Dataset excerpts
# # # # # # #

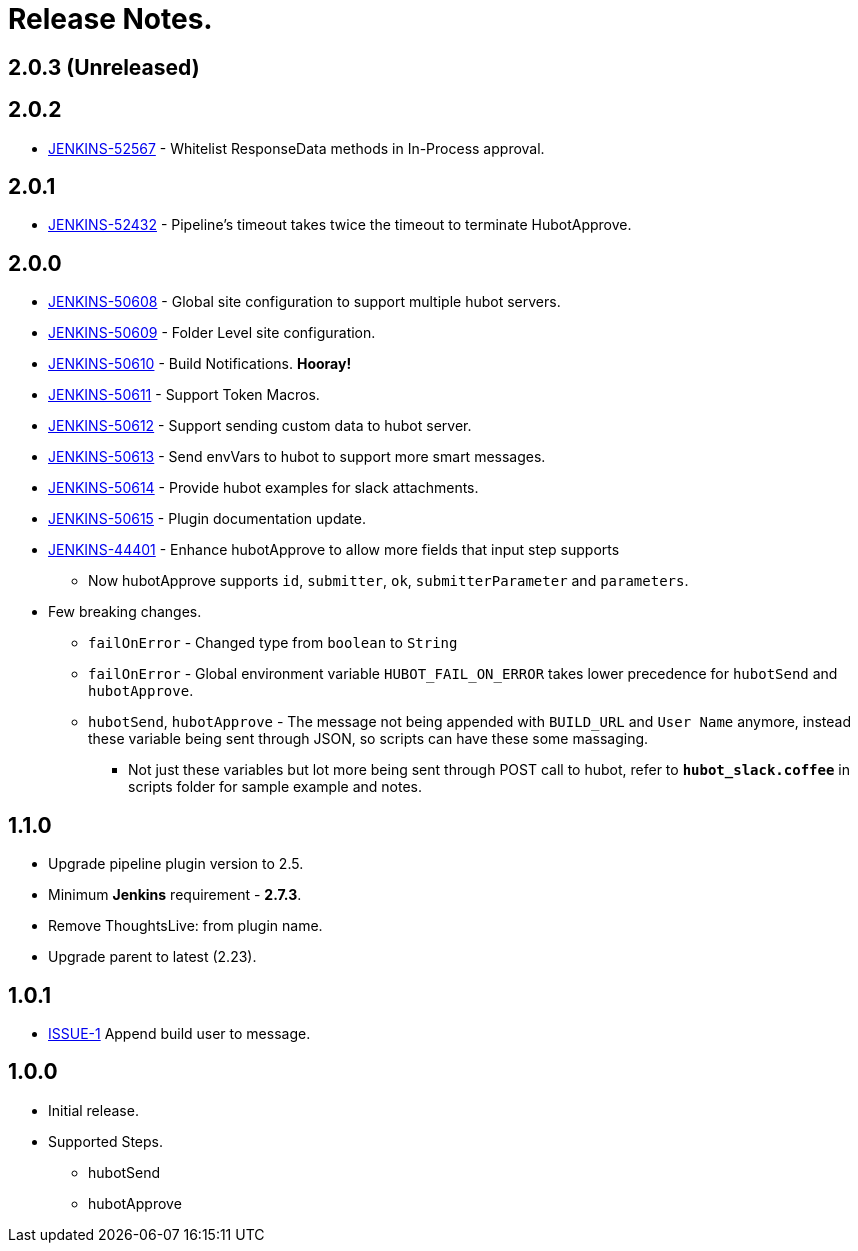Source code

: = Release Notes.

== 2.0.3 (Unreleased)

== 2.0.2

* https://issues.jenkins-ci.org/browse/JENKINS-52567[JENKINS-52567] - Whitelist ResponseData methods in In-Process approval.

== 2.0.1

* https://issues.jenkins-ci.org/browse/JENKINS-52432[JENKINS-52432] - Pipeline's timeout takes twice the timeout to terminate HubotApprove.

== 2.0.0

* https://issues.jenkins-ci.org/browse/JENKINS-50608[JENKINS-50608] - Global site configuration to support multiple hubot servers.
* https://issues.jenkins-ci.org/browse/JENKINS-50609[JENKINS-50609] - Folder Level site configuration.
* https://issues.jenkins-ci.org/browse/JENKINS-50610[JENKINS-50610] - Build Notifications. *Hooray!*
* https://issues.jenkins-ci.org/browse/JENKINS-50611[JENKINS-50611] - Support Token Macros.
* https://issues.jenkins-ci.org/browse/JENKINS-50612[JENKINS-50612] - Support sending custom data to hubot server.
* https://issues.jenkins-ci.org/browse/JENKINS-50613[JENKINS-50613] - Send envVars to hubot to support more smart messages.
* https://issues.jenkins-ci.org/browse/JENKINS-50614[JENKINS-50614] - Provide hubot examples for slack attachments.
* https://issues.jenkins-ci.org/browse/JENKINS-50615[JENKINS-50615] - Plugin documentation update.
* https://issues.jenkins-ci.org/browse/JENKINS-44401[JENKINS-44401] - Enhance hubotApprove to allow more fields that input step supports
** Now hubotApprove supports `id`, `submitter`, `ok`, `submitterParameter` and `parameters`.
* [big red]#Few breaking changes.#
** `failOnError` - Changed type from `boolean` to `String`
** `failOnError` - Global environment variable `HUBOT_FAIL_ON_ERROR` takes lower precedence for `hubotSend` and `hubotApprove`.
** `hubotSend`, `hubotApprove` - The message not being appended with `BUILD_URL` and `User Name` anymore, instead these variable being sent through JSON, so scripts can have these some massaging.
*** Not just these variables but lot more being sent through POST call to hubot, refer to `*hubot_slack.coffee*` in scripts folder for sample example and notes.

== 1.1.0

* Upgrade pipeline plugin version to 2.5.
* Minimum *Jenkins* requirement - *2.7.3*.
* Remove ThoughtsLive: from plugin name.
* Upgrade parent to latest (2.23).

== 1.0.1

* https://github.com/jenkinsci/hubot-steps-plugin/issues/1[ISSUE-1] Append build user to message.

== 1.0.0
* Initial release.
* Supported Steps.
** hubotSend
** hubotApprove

# # # # # # #

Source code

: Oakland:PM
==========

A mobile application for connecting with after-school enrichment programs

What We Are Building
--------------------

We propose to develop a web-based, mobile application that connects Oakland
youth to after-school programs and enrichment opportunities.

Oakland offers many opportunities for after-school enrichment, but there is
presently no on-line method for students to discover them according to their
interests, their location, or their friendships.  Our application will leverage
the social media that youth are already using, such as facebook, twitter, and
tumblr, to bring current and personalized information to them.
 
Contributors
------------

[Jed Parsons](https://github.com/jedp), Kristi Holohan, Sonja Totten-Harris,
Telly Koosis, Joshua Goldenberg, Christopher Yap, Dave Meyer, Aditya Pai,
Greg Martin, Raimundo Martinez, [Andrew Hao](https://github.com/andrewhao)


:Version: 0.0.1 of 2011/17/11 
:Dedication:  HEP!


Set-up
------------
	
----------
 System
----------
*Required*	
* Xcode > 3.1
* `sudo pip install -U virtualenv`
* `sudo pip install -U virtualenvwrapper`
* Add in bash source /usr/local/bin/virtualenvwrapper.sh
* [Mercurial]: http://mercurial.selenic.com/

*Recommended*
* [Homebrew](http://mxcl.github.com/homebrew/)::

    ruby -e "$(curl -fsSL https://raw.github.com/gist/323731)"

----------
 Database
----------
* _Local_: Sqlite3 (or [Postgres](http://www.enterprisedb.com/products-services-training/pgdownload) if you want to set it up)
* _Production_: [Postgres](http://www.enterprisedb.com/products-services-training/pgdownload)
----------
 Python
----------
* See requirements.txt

# # # # # # #

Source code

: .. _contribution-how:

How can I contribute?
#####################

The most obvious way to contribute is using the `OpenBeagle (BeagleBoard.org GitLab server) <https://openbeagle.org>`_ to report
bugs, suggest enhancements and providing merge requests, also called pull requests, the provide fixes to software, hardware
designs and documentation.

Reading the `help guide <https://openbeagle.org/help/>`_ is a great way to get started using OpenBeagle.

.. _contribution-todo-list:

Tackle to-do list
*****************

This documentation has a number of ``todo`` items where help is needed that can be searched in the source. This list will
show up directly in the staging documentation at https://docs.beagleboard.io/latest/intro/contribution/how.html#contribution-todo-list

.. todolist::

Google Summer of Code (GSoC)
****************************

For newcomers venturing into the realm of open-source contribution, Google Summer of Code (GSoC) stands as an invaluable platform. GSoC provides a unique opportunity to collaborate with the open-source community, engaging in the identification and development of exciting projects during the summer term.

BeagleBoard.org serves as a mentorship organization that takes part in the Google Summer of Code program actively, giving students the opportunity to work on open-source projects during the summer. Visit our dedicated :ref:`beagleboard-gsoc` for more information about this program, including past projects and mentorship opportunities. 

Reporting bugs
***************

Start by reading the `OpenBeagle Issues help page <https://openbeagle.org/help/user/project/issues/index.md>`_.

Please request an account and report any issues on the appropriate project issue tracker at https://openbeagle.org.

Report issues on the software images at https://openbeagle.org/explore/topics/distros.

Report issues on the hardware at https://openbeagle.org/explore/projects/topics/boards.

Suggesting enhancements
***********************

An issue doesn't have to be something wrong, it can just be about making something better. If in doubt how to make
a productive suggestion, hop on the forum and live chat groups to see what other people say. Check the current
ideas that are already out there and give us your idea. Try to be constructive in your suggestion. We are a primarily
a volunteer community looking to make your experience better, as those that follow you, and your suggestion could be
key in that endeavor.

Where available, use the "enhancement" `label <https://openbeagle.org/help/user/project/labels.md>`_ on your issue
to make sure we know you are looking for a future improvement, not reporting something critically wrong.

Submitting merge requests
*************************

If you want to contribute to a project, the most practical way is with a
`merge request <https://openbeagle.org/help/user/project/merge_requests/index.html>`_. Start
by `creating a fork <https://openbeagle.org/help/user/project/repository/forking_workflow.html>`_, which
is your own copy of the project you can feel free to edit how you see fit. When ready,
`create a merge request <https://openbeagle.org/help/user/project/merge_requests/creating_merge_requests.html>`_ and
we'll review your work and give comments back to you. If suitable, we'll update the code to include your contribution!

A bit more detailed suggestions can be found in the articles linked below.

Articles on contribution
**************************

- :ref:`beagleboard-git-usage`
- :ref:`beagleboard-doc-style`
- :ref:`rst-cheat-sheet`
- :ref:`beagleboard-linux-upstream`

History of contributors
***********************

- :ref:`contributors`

# # # # # # #

▶ **Aim of the exercise**
Every line of the data that includes the word "mobile" should be copied.

▶ **Written answer**
A mobile application for connecting with after-school enrichment programs
We propose to develop a web-based, mobile application that connects Oakland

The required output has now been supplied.